Seriously there is absolutely no reason to be rebooting these servers on a monthly or even regular basis. This has nothing to do with playing the “uptime game” this has to do with it’s Linux. You can restart the services you need when you need to for things that might need a restart. The amount of people in this community that randomly reboot their systems with changes is just staggering and it’s a horrible practice to have.

sorvani · February 6, 2019, 2:12pm

It is most certainly not randomly rebooting with changes. A scheduled (pick your own schedule, monthly in my case) reboot is part of a good DR process.
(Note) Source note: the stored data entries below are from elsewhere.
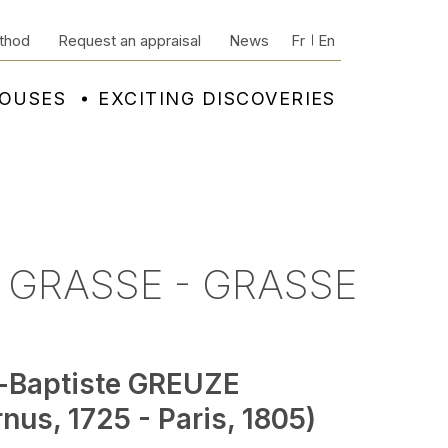
thod
Request an appraisal
News
Fr
En
HOUSES
EXCITING DISCOVERIES
E GRASSE - GRASSE
-Baptiste GREUZE
nus, 1725 - Paris, 1805)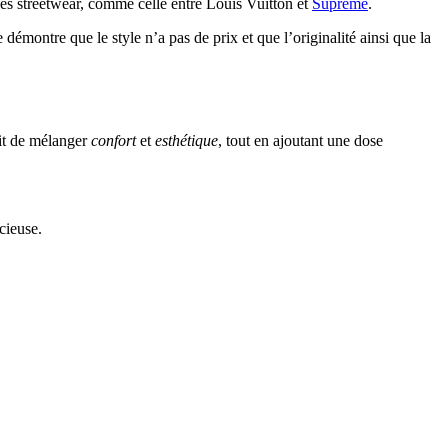
ues streetwear, comme celle entre Louis Vuitton et
Supreme
.
démontre que le style n’a pas de prix et que l’originalité ainsi que la
git de mélanger
confort
et
esthétique
, tout en ajoutant une dose
cieuse.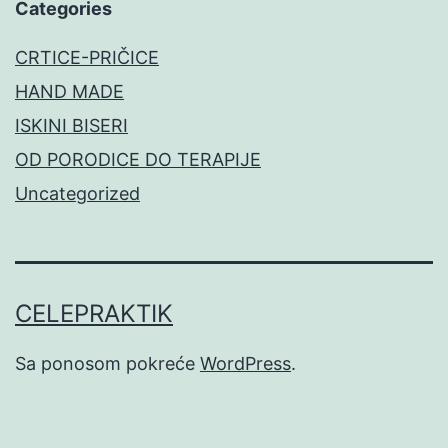
Categories
CRTICE-PRIČICE
HAND MADE
ISKINI BISERI
OD PORODICE DO TERAPIJE
Uncategorized
CELEPRAKTIK
Sa ponosom pokreće
WordPress
.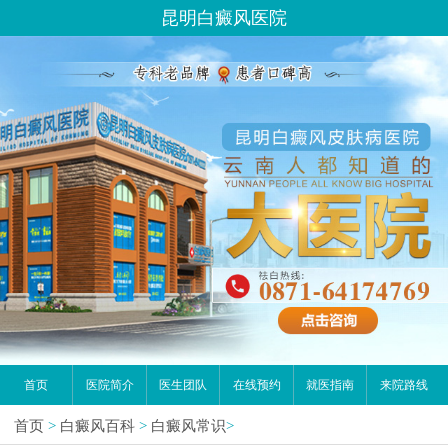
昆明白癜风医院
首页
医院简介
医生团队
在线预约
就医指南
来院路线
首页
>
白癜风百科
>
白癜风常识
>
An untested DR process is the same as no DR process.

I have many systems out there that I have set up. Not all are under my direct control. But every single deployment has been recommended to follow through on what I just stated.

dicko · February 6, 2019, 2:44pm

Disaster recovery is what is needed, it has nothing to do with rebooting.

The machines might no longer exist
due to fire flood or malicious practice .

By all means rehearse ‘failure recovery’ on any schedule you choose.

BlazeStudios · February 6, 2019, 2:44pm

No body said anything about untested DR processes and nothing states that testing your DR processes require you to reboot/shutdown the server. What are you actually testing each month when you reboot these servers? Because most things would require you just to shut down the service that your DR systems would take over for. Shut down Asterisk and then all your SIP/Asterisk destination traffic should flip to the DR system. No need to shut the entire server down.

Are you really just testing the whole “I gave it a reboot and it came back cleaning with everything running how it should” part of it? I mean that’s great and all but when have you run into a situation where a server has died/randomly shutdown cleanly?! That is generally not the case, something locked up, it lost its mind or power and it rebooted on its own or required someone to do it. Either way that’s the real honey and milk of it. What happens when a the system takes a hit and doesn’t do things like the shutdown process cleanly.

A clean reboot as a test only verifies that the system rebooted properly and all the services started up in the proper order and correctly. That does nothing to test for actual disaster situations. The real test would be randomly pulling the power to force a hard shut down that isn’t clean and then bringing it back up. Does it recover fine then?

sorvani · February 6, 2019, 3:10pm

I very clearly said part of the process.

Yes, for the systems I have direct control over, I also test that the backup boots, and services come up, in a new copy of the VM, or in a new instance if on something like Vultr or Digital Ocean.

BlazeStudios · February 6, 2019, 3:37pm

So your process includes shutting down the primary for like 5-10 minutes, watching everyone roll over to the backup server, make sure that everything is work as it should on the back (calls, modules, etc) and then you bring up the primary after about 15 minutes or so to see if everyone rolls back over to the primary and then do the testing again? Or are you just rebooting the servers to make sure they come up properly?

This would be about 15-30 minutes of possible down time per location that you needed to “test” because rebooting servers in a controlled and safe environment/process isn’t a test it’s just rebooting servers.

dicko · February 7, 2019, 2:57am

Then if that all works, what is the point of “rebooting” ? It will likely come up in exactly the same way as your “copies” , no?